Our Peter's honey seems to be cold hardy enough for our climate. It will be in the ground for winter this year, last winter it was inside yet it already had no more than tip damage at noticeably colder than 28 degrees Fahrenheit this Autumn even though it was not dormant yet. Potted up figs will always be dwarfed, and if they are not a dwarf variety a pot could help kill them. A potted non dwarf fig needs to have it's roots pruned regularly to survive and like any other fruit tree if the pot is too small the pot could stress out the tree and kill it that is why old school Italian fig tree owners have planted their fig trees in a wooden barrel, and eventually the roots would go through the barrel in to the ground and become root bound in to the ground. I think that everyone should have at least two fig tree varieties and at least two pomegranate varieties. There are some varieties of fig tree that have survived NYC winters unprotected until the last two winters which the 2013 - 2014 winter killed most of them. I say that because they grew to be usually sizeable considering the climate there, that size kept them alive way beyond what a lot of people thought they could survive. At average we are about 10 - 15 degrees Fahrenheit warmer in the winter than NYC is. I am not sure about where you live yet here the freezing temps do not stay around anywhere near as long as they do in NYC. That is a very good thing as long as the ground does not freeze, or if there is no morning sun.CyntheB wrote: ↑
~ Don't think 0F is a common winter temperature here. But it does happen and I need to plan for that.

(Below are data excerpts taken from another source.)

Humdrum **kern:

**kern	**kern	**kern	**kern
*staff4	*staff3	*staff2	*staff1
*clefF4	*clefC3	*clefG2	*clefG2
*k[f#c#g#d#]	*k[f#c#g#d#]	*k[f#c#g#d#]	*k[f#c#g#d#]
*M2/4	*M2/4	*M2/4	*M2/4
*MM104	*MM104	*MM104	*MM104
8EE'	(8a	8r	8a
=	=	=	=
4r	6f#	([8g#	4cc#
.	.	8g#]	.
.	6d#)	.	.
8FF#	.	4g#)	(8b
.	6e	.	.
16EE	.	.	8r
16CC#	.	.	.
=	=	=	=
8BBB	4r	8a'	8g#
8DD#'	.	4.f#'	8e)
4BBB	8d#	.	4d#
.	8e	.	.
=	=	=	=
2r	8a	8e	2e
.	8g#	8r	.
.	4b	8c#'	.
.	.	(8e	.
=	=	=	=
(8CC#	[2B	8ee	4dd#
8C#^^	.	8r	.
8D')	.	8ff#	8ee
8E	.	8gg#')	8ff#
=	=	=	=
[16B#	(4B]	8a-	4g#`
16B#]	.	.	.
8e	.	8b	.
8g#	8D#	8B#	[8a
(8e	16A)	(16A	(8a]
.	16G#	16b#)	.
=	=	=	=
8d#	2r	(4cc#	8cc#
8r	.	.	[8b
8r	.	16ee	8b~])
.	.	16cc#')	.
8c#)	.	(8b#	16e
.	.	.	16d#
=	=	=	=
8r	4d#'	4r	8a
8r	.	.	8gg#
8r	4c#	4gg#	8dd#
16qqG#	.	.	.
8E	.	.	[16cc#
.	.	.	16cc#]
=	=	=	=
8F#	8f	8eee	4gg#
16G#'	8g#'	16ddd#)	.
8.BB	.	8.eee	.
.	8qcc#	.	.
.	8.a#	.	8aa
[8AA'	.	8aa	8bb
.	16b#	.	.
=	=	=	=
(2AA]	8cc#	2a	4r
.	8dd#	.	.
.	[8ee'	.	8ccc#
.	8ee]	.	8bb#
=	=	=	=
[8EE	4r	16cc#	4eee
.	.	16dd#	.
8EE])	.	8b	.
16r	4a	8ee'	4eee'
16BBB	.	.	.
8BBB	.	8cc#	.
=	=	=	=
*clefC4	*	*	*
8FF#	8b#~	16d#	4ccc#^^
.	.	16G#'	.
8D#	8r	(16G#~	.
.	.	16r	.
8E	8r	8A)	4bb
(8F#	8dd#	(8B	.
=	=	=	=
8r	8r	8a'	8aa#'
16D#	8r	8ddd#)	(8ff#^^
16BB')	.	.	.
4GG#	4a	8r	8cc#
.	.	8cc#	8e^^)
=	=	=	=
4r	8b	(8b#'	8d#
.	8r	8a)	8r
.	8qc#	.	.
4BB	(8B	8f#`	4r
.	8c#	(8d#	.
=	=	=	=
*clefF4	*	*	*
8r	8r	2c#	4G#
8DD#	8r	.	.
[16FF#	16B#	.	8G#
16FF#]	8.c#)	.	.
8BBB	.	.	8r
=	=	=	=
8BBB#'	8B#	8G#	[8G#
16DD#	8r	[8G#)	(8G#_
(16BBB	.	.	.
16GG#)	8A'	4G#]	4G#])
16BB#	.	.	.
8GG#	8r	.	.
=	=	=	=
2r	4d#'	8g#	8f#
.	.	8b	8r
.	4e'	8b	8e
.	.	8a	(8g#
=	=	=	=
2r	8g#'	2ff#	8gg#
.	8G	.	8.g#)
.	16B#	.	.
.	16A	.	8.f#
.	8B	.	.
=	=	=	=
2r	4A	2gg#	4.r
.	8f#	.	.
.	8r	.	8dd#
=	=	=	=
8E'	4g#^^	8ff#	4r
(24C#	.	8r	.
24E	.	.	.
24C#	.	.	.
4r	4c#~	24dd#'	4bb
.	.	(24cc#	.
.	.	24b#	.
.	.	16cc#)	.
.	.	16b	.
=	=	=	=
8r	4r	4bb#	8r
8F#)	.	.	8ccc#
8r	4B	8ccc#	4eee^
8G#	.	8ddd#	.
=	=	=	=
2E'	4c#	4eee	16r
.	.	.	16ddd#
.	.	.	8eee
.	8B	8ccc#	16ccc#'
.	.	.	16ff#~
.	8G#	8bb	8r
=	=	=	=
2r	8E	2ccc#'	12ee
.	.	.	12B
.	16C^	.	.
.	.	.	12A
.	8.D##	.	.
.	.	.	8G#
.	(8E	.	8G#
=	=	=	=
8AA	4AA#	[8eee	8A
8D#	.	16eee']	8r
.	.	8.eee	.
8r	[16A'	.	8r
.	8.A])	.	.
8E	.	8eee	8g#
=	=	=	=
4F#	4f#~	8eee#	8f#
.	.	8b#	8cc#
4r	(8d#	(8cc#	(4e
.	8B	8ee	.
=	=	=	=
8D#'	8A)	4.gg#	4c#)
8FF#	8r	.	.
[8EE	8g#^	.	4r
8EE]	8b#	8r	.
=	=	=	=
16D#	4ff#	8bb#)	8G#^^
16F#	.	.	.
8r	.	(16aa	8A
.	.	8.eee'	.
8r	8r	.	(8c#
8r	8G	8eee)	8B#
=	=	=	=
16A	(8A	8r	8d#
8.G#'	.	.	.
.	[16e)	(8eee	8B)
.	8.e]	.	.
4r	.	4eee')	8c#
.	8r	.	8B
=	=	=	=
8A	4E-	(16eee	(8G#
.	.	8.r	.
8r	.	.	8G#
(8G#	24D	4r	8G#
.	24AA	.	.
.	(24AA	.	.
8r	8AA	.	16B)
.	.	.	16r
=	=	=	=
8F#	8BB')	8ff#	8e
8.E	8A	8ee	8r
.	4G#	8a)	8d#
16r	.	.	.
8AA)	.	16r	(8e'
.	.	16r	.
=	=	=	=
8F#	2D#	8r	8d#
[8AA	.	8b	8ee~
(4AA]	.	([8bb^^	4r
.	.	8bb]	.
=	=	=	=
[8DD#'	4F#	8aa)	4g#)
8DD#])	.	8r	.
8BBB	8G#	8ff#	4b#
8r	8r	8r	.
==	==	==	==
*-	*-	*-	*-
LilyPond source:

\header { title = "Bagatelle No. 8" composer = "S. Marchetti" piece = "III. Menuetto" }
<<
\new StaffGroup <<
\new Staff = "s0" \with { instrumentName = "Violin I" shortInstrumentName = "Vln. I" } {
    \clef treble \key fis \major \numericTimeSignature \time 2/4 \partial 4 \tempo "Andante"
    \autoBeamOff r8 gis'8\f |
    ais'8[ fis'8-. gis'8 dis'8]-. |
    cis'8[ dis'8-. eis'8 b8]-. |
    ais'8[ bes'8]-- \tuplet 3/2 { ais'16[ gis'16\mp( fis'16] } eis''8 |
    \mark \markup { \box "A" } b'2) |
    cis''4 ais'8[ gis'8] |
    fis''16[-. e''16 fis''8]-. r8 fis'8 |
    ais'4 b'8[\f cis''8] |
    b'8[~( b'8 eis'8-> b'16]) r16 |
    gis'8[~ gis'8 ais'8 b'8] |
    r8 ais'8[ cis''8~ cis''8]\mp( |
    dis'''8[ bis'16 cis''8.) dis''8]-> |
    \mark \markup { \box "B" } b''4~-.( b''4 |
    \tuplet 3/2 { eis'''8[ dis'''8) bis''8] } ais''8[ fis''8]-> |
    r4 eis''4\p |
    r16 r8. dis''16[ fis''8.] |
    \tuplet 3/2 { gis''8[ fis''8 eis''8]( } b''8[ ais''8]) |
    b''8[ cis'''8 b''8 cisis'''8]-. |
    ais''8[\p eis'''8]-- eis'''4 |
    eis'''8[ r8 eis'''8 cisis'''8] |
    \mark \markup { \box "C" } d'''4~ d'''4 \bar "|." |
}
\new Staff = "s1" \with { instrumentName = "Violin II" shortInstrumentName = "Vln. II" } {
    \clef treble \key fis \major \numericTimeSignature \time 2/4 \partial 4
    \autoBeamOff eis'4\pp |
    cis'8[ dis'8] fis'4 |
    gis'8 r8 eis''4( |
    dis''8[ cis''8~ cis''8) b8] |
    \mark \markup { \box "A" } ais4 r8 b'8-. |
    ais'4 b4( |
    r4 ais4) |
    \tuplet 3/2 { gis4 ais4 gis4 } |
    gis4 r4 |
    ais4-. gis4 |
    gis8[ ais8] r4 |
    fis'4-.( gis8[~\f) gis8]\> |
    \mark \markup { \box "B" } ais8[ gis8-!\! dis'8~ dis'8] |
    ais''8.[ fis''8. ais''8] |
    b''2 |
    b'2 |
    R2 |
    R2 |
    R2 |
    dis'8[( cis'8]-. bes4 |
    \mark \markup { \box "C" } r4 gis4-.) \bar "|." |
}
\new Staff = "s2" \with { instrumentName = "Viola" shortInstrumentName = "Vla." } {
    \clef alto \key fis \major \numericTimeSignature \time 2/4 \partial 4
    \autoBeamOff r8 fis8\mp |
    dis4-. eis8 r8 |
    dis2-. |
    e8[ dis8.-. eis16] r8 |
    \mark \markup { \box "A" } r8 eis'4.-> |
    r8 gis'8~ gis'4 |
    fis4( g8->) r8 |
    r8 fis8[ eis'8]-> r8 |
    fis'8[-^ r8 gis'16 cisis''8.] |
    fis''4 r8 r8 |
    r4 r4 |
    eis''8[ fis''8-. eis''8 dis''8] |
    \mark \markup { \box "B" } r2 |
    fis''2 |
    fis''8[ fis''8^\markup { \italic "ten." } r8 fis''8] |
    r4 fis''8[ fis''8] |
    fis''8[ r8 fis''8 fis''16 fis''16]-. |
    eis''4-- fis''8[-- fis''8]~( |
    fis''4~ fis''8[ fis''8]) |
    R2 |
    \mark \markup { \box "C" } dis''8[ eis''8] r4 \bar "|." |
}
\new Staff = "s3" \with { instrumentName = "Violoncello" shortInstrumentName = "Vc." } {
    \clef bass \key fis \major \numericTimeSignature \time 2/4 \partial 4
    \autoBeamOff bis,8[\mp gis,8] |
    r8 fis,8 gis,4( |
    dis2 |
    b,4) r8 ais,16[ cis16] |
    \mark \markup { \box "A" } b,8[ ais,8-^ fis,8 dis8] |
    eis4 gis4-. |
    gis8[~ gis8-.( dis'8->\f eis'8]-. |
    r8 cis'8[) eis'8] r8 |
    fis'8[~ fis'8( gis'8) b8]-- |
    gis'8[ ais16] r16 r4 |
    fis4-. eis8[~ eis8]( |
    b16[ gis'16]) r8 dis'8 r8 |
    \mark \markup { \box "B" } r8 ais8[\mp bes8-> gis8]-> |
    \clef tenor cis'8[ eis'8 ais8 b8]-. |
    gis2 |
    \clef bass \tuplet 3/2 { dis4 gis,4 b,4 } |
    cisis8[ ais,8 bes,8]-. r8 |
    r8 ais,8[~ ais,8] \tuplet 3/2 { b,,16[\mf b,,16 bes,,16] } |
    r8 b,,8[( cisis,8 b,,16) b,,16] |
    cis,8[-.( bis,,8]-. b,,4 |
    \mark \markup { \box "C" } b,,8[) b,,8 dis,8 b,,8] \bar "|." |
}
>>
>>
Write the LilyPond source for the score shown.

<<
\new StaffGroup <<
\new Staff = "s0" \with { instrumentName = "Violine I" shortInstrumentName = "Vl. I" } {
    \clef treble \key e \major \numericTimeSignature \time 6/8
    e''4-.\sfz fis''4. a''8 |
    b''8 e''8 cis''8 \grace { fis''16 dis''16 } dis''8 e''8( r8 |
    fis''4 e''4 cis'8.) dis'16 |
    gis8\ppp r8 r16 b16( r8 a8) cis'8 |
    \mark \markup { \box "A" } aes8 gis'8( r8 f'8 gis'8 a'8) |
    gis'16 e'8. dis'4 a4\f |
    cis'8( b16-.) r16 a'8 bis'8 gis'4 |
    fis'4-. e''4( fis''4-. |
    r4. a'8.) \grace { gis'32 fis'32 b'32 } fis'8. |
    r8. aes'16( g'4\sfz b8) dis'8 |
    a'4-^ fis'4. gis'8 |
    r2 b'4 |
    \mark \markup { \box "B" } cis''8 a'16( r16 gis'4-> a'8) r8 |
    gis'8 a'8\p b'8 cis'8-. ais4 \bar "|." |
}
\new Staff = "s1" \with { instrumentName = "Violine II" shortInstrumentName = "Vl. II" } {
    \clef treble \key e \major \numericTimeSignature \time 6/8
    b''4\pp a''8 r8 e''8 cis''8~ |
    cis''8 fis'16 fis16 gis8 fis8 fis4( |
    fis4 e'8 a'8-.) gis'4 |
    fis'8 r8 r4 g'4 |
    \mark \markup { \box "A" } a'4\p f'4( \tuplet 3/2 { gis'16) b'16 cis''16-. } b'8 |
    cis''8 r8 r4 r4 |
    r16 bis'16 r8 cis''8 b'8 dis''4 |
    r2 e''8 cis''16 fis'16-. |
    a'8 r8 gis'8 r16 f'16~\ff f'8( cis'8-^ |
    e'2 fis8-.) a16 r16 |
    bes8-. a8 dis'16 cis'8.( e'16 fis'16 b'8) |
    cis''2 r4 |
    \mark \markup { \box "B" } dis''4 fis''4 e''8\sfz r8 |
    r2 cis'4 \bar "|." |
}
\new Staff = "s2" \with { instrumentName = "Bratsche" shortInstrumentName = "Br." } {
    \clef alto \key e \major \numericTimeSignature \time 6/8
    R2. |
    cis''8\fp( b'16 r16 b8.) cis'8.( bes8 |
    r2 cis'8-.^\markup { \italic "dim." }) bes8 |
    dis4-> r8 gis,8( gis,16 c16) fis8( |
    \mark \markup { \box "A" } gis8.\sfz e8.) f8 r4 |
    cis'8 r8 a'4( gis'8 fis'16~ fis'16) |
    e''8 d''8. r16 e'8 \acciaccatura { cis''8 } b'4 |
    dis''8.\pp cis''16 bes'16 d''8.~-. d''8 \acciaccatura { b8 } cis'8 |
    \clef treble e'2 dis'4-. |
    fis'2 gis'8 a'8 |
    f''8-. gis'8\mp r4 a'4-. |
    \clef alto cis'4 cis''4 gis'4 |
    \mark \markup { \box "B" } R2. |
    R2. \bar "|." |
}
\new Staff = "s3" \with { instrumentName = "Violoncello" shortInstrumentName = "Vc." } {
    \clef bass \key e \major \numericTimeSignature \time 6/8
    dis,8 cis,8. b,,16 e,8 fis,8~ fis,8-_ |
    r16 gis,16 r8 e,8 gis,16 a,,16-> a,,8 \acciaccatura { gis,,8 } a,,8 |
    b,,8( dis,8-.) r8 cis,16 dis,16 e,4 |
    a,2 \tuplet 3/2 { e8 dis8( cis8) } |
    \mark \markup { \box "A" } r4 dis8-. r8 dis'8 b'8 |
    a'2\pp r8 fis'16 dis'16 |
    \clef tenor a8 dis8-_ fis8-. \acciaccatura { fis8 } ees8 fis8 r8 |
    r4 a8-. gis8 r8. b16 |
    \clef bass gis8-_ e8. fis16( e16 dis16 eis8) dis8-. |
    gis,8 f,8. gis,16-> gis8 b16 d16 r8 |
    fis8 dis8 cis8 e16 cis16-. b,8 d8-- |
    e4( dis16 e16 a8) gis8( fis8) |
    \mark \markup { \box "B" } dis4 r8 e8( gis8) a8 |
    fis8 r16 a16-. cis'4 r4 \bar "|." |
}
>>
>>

~ Very interesting strategy to give the fig winter protection until it's trunk / branches are fist sized. Will plan on doing that with new trees I plant.
My container grown 'Peter's Honey' in CA never got quite that big. I protected it in winter when temps dropped below 28F, but eventually lost it to killing cold in the high teens. It was happy and produced figs regularly for several years, before it declined.
Really appreciate all the experiments you're doing, Alan, with cold protection. You and GregMartin may inspire me to grow more than one variety since I have the land to do so...
There are people that say no matter what soil you have it's best to have a raised area.
If you have room to plant two, and if you have a good location that big then I suggest that you plant them right next to each other and make an even bigger walled up area, one wall instead of two, that way the roots of two trees could share the same area, giving them some more growing area.